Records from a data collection
........

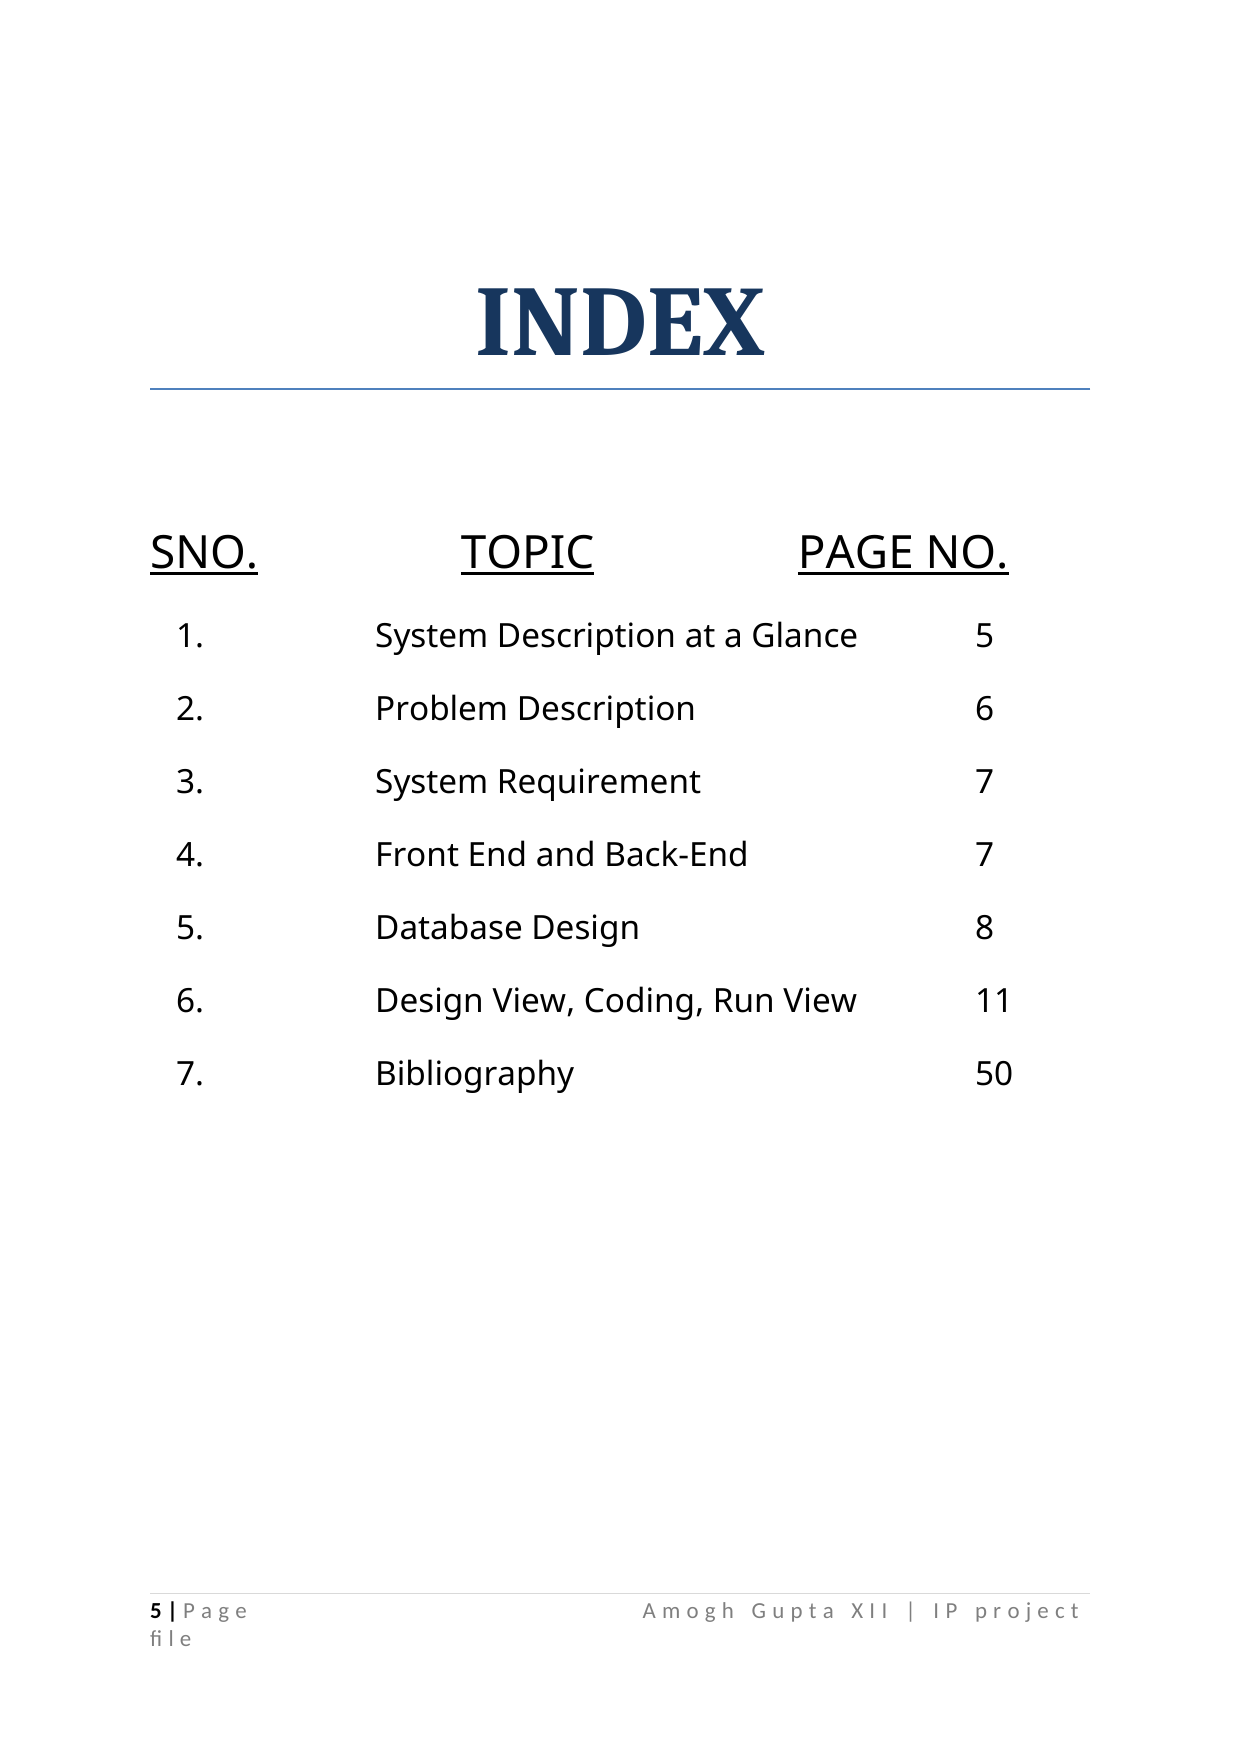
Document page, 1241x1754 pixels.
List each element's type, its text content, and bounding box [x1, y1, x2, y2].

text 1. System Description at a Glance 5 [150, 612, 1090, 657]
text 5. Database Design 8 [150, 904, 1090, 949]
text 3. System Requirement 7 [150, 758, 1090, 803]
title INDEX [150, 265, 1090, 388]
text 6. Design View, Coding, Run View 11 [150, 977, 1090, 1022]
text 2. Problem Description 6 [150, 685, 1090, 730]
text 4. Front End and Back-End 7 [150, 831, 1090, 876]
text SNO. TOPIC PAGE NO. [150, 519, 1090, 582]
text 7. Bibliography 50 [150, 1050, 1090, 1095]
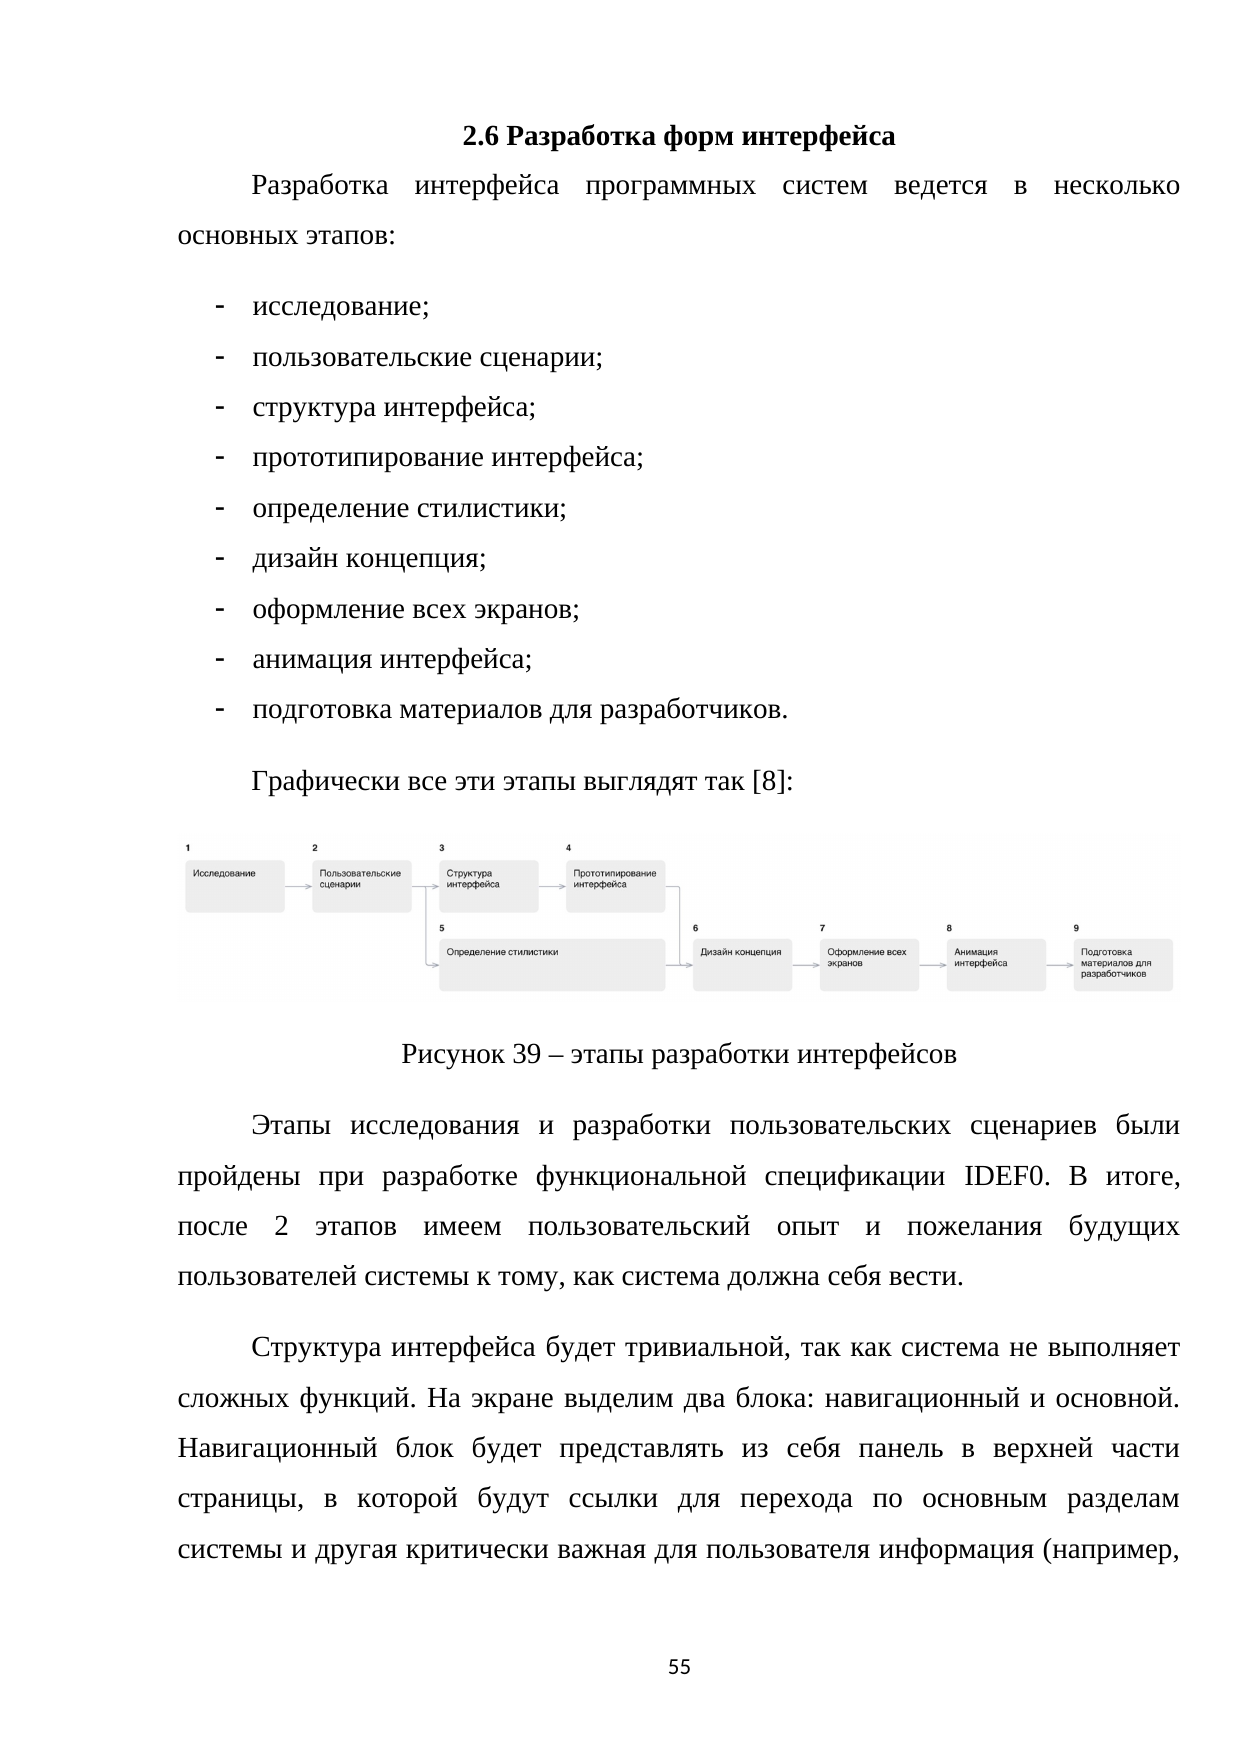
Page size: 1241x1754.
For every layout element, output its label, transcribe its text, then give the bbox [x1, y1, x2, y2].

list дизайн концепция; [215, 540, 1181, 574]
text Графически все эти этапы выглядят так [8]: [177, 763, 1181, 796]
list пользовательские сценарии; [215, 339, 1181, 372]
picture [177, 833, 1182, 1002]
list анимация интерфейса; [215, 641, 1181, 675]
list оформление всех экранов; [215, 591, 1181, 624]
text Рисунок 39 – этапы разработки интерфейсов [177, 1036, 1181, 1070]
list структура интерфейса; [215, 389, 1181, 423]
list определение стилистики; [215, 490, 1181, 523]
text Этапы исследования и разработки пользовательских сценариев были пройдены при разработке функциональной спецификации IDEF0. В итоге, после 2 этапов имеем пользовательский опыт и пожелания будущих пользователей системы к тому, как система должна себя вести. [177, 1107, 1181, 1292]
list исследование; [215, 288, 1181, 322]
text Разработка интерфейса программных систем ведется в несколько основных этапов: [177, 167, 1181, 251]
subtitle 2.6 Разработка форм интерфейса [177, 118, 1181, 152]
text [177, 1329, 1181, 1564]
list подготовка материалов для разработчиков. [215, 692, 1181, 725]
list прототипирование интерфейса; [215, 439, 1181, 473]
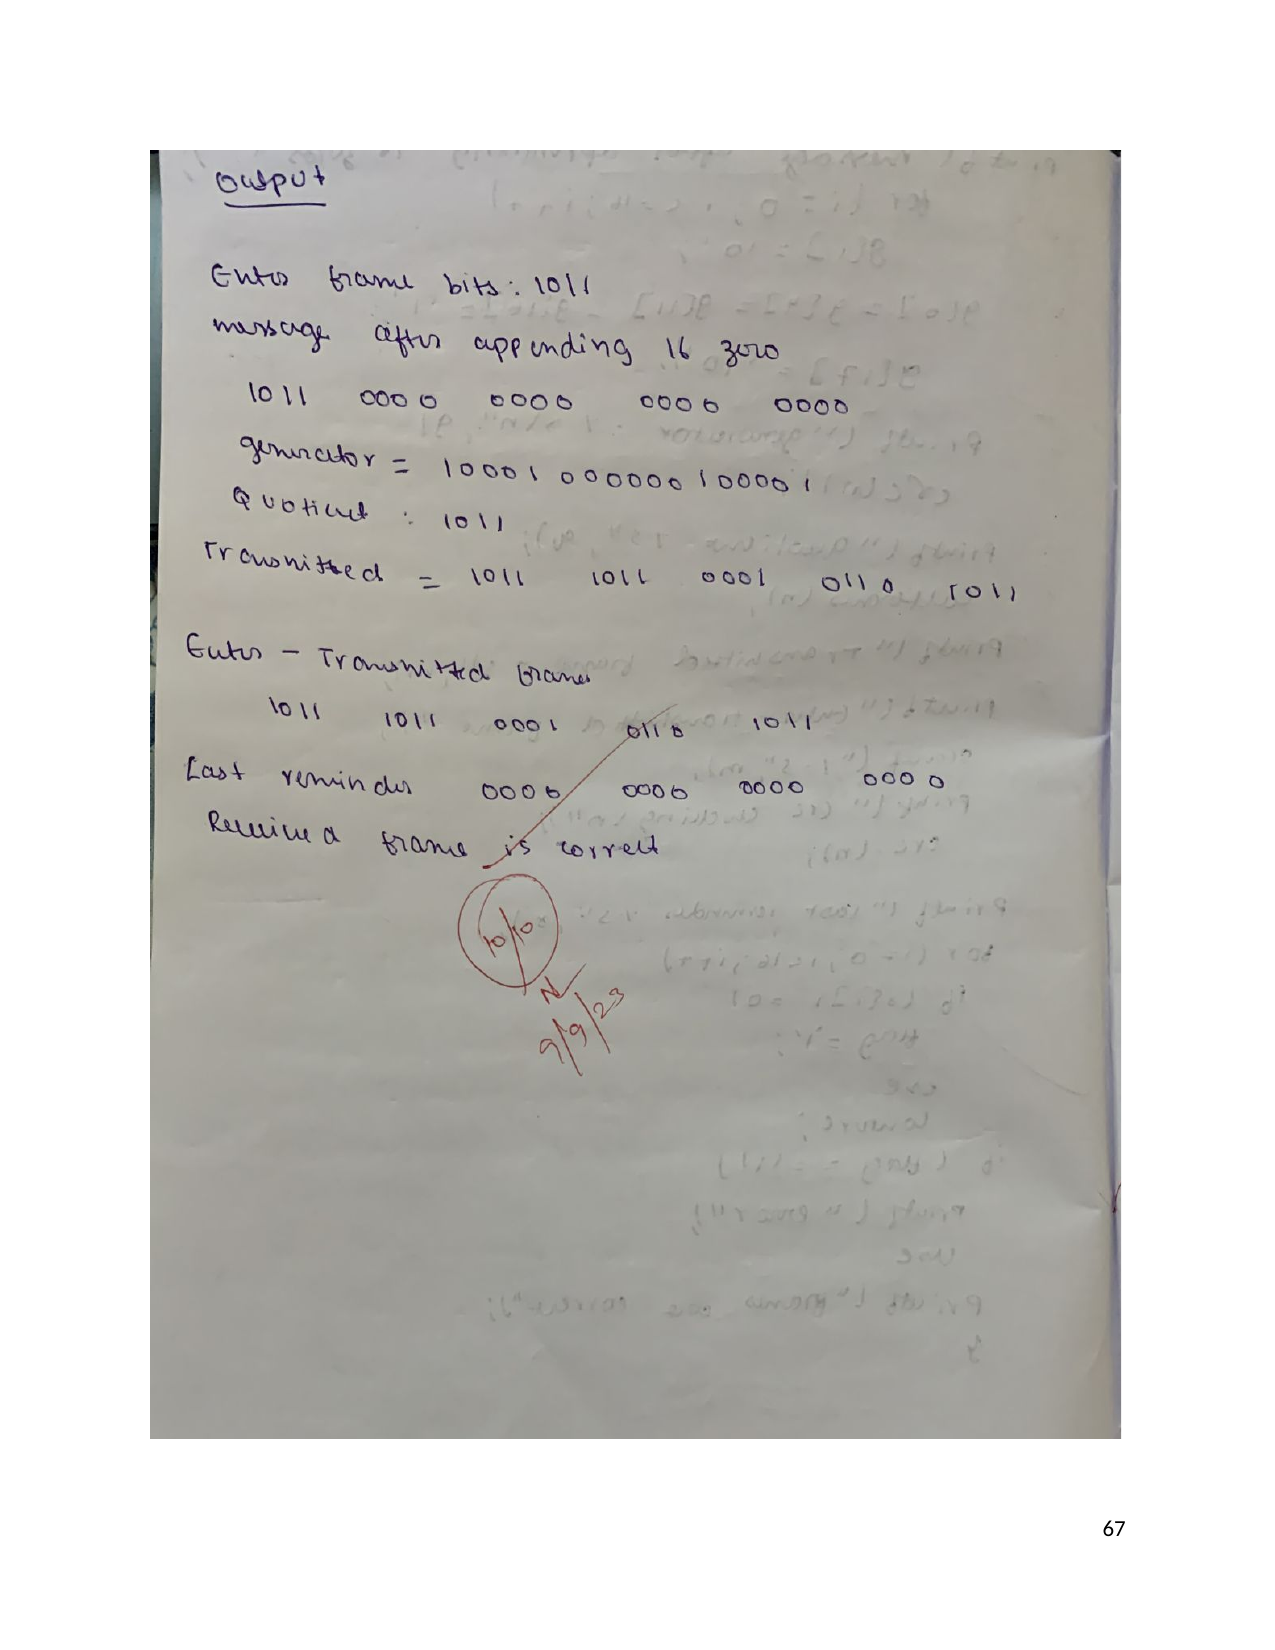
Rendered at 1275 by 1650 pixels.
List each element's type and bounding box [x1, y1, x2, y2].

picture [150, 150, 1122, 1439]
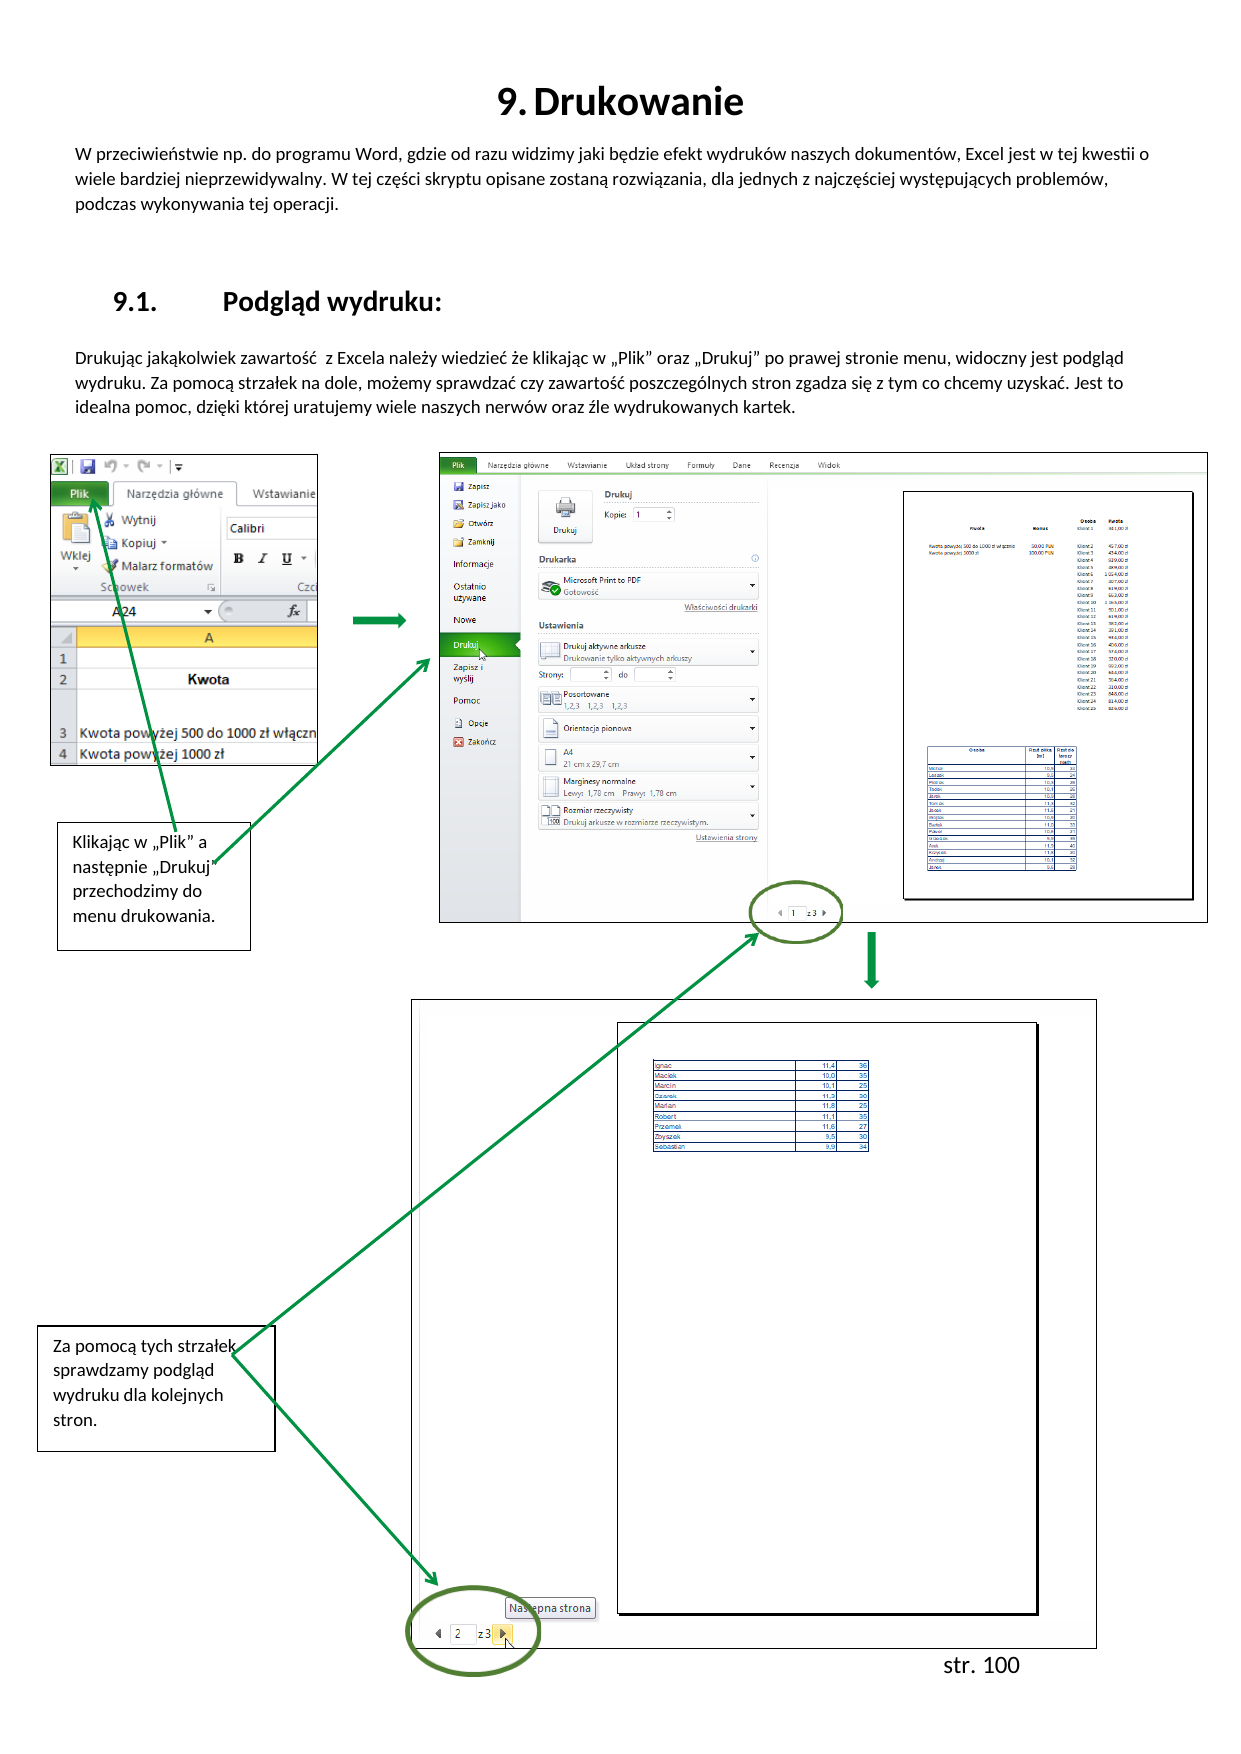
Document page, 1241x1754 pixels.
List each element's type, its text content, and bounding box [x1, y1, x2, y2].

........

= Exercise objective =
Return only the lines that start at the line containing "Rendered at 1275 by 1650 pixels." and finish at the last line of the entries, exactly as written and without pictures.

= Task result =
Rendered at 1275 by 1650 pixels.
List each element's type and bounding box [x1, y1, x2, y2].

picture [150, 150, 1122, 1439]
Document page, 1241x1754 pixels.
List each element's type, its text content, and bounding box [x1, y1, x2, y2].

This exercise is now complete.